A mobile application using automatic speech analysis for classifying Alzheimer’s disease and mild cognitive impairment
Abstract
Speech and language disturbance have been observed from the early stage of Alzheimer’s disease (AD) including mild cognitive impairment (MCI), and speech analysis has been expected to help in the early detection of AD and MCI as a screening tool. However, whether and how automatic speech analysis including a speech recognition within a self-administered tool can be used for detecting AD and MCI remains largely unexplored. In this study, we developed an automatic analysis of speech data collected during cognitive tasks with a mobile application for classifying AD, MCI and cognitively normal (CN) using speech features characterizing acoustic, prosodic, and linguistic aspects, and tested it on 114 older participants.

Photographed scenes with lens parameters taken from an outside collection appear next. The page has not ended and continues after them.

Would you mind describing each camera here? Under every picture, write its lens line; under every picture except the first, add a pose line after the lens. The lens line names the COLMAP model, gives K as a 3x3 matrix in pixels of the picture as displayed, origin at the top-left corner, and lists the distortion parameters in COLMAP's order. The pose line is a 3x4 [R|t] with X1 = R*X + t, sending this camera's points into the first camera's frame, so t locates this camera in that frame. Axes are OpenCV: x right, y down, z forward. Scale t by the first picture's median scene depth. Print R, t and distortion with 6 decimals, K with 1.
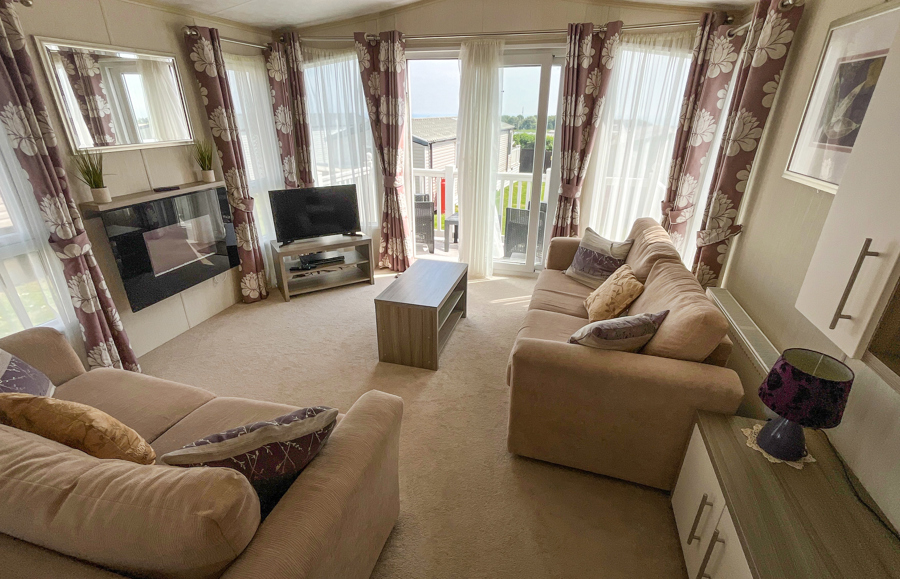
lens RADIAL K [[419.0, 0, 450.7], [0, 419.0, 290.0], [0, 0, 1]] dist [-0.002813, -0.001113]
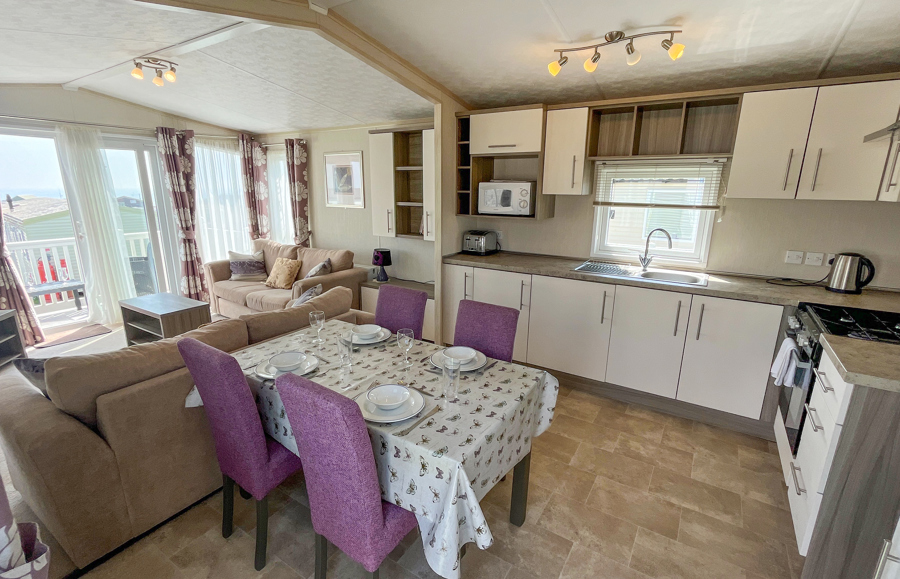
lens RADIAL K [[419.0, 0, 450.9], [0, 419.0, 294.0], [0, 0, 1]] dist [-0.002813, -0.001113]
pose [[0.294393, -0.239662, 0.925146, -0.902929], [0.372180, 0.920372, 0.119992, 0.122069], [-0.880236, 0.308996, 0.360148, -0.266725]]
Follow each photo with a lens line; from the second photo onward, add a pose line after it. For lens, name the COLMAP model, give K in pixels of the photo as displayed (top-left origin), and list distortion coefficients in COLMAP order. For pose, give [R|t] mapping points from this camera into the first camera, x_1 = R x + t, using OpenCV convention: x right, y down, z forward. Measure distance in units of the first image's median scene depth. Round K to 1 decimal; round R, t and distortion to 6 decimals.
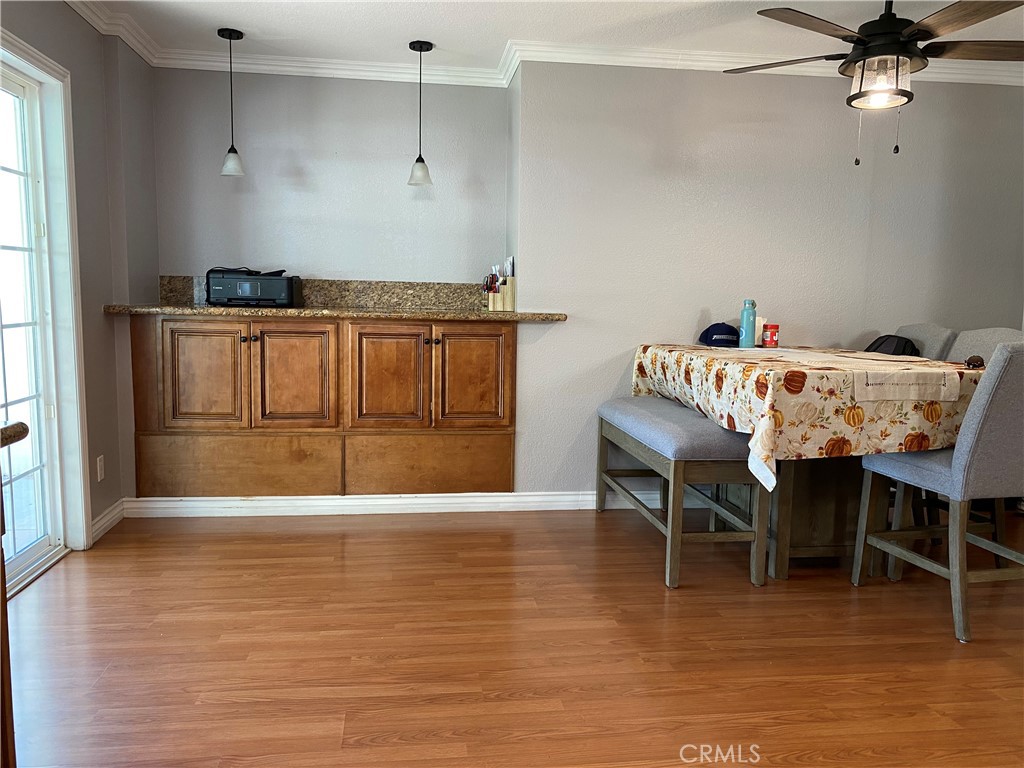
lens RADIAL K [[775.4, 0, 509.5], [0, 775.4, 388.2], [0, 0, 1]] dist [0.056867, -0.082971]
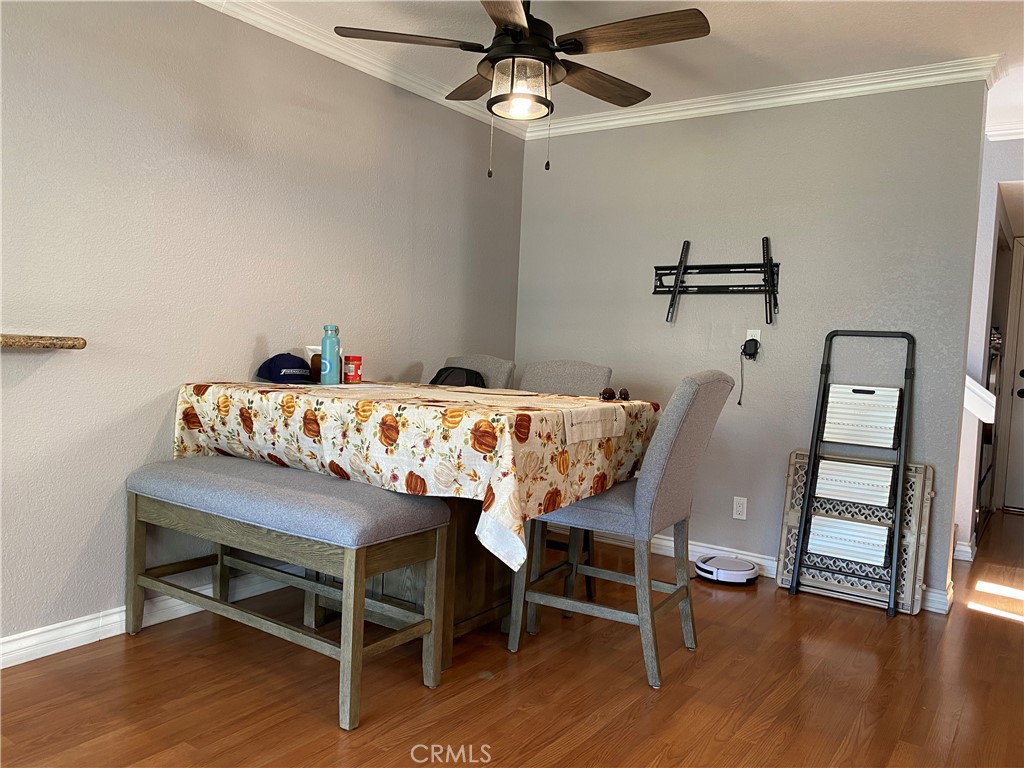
lens RADIAL K [[775.4, 0, 509.5], [0, 775.4, 388.2], [0, 0, 1]] dist [0.056867, -0.082971]
pose [[0.681213, -0.031988, 0.731386, -0.194574], [0.058851, 0.998204, -0.011157, -0.034339], [-0.729716, 0.050643, 0.681872, 0.386931]]
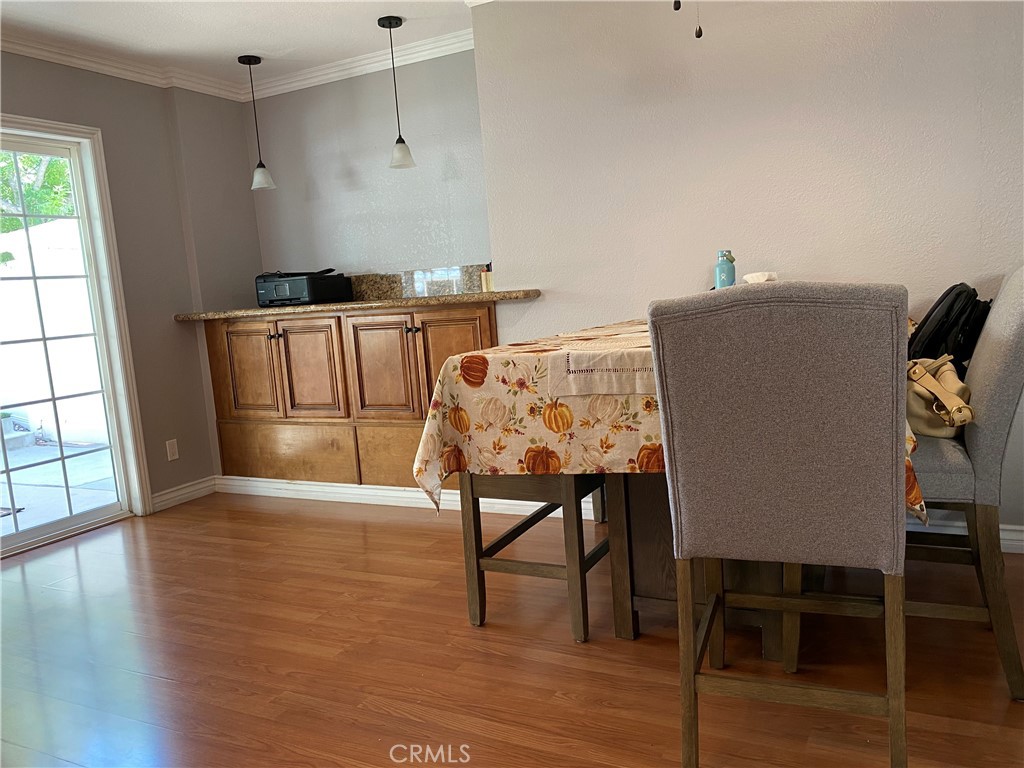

We first evaluated how accurately speech features can be automatically extracted from transcriptions generated by an automatic speech recognition and found that the features were highly correlated (r = 0.92) with those extracted from manual transcriptions. The machine-learning speech classifier by using these speech features achieved 78.6% accuracy for classifying AD, MCI, and CN through nested-cross validation (AD vs CN = 91.2% accuracy, MCI vs CN = 87.6% accuracy). Our results suggest the utility and validity of a mobile application using automatic speech analysis as a self-administered screening tool for early detection of AD and MCI.